> **Document segment**:
Now these are the judgments which thou shalt set before them.
Judgments - i. e. decisions of the law.
If thou buy an Hebrew servant, six years he shall serve: and in the seventh he shall go out free for nothing.
A Hebrew might be sold as a bondman in consequence either of debt Leviticus 25:39 or of the commission of theft Exodus 22:3. But his servitude could not be enforced for more than six full years. Compare the marginal references.
If he came in by himself, he shall go out by himself: if he were married, then his wife shall go out with him.
If a married man became a bondman, his rights in regard to his wife were respected: but if a single bondman accepted at the hand of his master a bondwoman as his wife, the master did not lose his claim to the woman or her children, at the expiration of the husband's term of service. Such wives, it may be presumed, were always foreign slaves.
If his master have given him a wife, and she have born him sons or daughters; the wife and her children shall be her master's, and he shall go out by himself.
And if the servant shall plainly say, I love my master, my wife, and my children; I will not go out free:
Then his master shall bring him unto the judges; he shall also bring him to the door, or unto the door post; and his master shall bore his ear through with an aul; and he shall serve him for ever.
Forever - That is, most probably, until the next Jubilee, when every Hebrew was set free. See Leviticus 25:40, Leviticus 25:50. The custom of boring the ear as a mark of slavery appears to have been a common one in ancient times, observed in many nations.
Unto the judges - Literally, "before the gods אלהים 'ĕlohı̂ym." The word does not denote "judges" in a direct way, but it is to be understood as the name of God, in its ordinary plural form, God being the source of all justice. The name in this connection always has the definite article prefixed. See the marginal references. Compare Psalm 82:1, Psalm 82:6; John 10:34.
And if a man sell his daughter to be a maidservant, she shall not go out as the menservants do.
A man might, in accordance with existing custom, sell his daughter to another man with a view to her becoming an inferior wife, or concubine. In this case, she was not "to go out," like the bondman; that is, she was not to be dismissed at the end of the sixth year. But women who were bound in any other way, would appear to have been under the same conditions as bondmen. See Deuteronomy 15:17.
If she please not her master, who hath betrothed her to himself, then shall he let her be redeemed: to sell her unto a strange nation he shall have no power, seeing he hath dealt deceitfully with her.

> **Problem 1**: Recast the listing below as a Markdown table with columns n and Line, giving each line a row number and leaving out blank lines and the pictures.

> **Task input**:
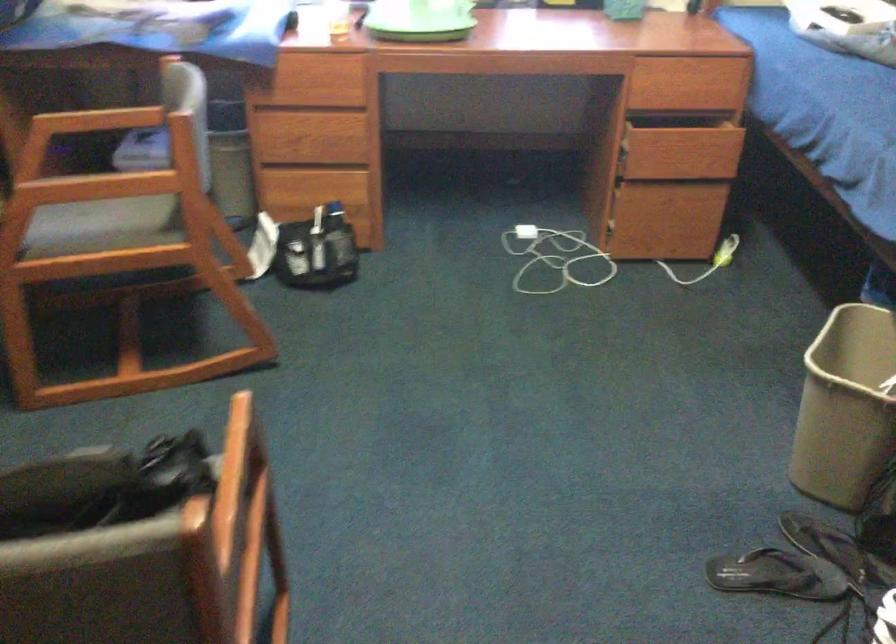
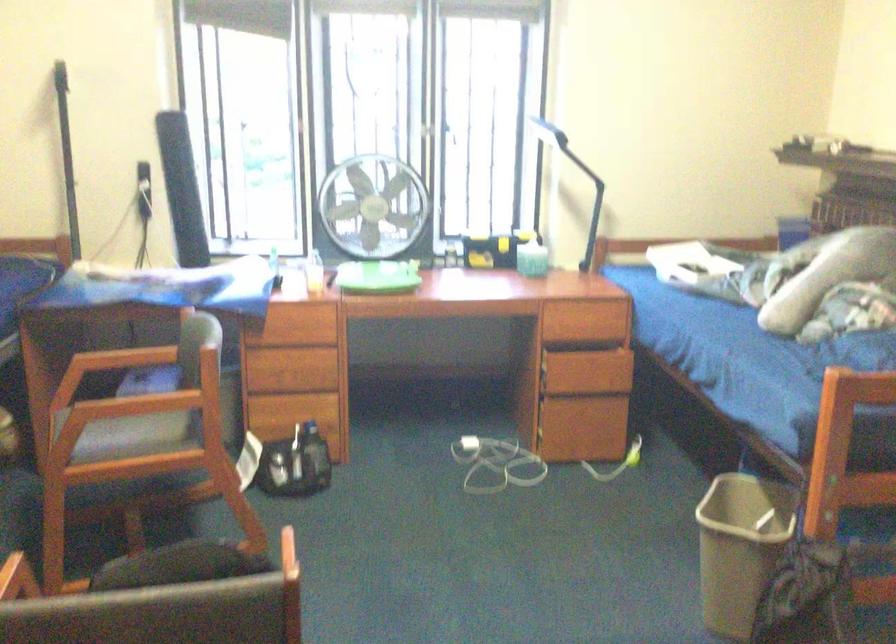
Where in the second image is the point corresponding to the point at 331,73 from the first image?

(306, 319)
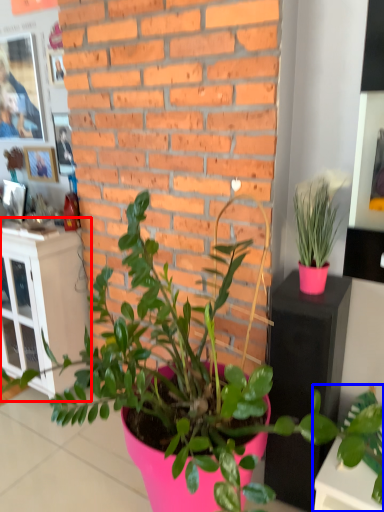
Question: Which of the following is the closest to the observer, file cabinet (highlighted by a red box) or houseplant (highlighted by a blue box)?

Choices:
 (A) file cabinet
 (B) houseplant

Answer: (B)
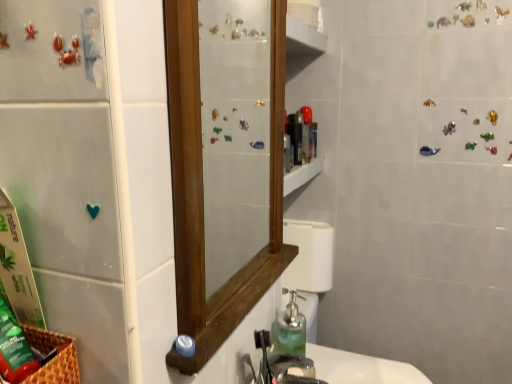
Question: Does metallic silver faucet at sink center have a lesser height compared to translucent glass soap dispenser at lower center?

> **Problem 2**: Please continue the commentary on the laws for Hebrew servants above, picking up after its last sentence.

> **Exercise output 1**:
| n | Line |
|---|---|
| 1 | Where in the second image is the point corresponding to the point at 331,73 from the first image? |
| 2 | (306, 319) |
| 3 | Question: Which of the following is the closest to the observer, file cabinet (highlighted by a red box) or houseplant (highlighted by a blue box)? |
| 4 | Choices: |
| 5 |  (A) file cabinet |
| 6 |  (B) houseplant |
| 7 | Answer: (B) |
| 8 | Question: Does metallic silver faucet at sink center have a lesser height compared to translucent glass soap dispenser at lower center? |

> **Exercise output 2**:
And if he have betrothed her unto his son, he shall deal with her after the manner of daughters.
If he take him another wife; her food, her raiment, and her duty of marriage, shall he not diminish.
And if he do not these three unto her, then shall she go out free without money.
If he do not these three unto her - The words express a choice of one of three things. The man was to give the woman, whom he had purchased from her father, her freedom, unless
(i) he caused her to be redeemed by a Hebrew master Exodus 21:8; or,
(ii) gave her to his son, and treated her as a daughter Exodus 21:9; or,
(iii) in the event of his taking another wife Exodus 21:10, unless he allowed her to retain her place and privileges.
These rules Exodus 21:7-11 are to be regarded as mitigations of the then existing usages of concubinage.
He that smiteth a man, so that he die, shall be surely put to death.
The case of murder of a free man and of a bondman. See Exodus 21:20 note. The law was afterward expressly declared to relate also to foreigners, Leviticus 24:17, Leviticus 24:21-22; compare the marginal references.
And if a man lie not in wait, but God deliver him into his hand; then I will appoint thee a place whither he shall flee.
There was no place of safety for the guilty murderer, not even the altar of Yahweh. Thus all superstitious notions connected with the right of sanctuary were excluded. Adonijah and Joab 1 Kings 1:50; 1 Kings 2:28 appear to have vainly trusted that the common feeling would protect them, if they took hold of the horns of the altar on which atonement with blood was made Leviticus 4:7. But for one who killed a man "at unawares," that is, without intending to do it, the law afterward appointed places of refuge, Numbers 35:6-34; Deuteronomy 4:41-43; Deuteronomy 19:2-10; Joshua 20:2-9. It is very probable that there was some provision answering to the cities of refuge, that may have been based upon old usage, in the camp in the Wilderness.
But if a man come presumptuously upon his neighbour, to slay him with guile; thou shalt take him from mine altar, that he may die.
And he that smiteth his father, or his mother, shall be surely put to death.
The following offences were to be punished with death:
Striking a parent, compare Deuteronomy 27:16.
Cursing a parent, compare the marginal references.
Kidnapping, whether with a view to retain the person stolen, or to sell him, compare the marginal references.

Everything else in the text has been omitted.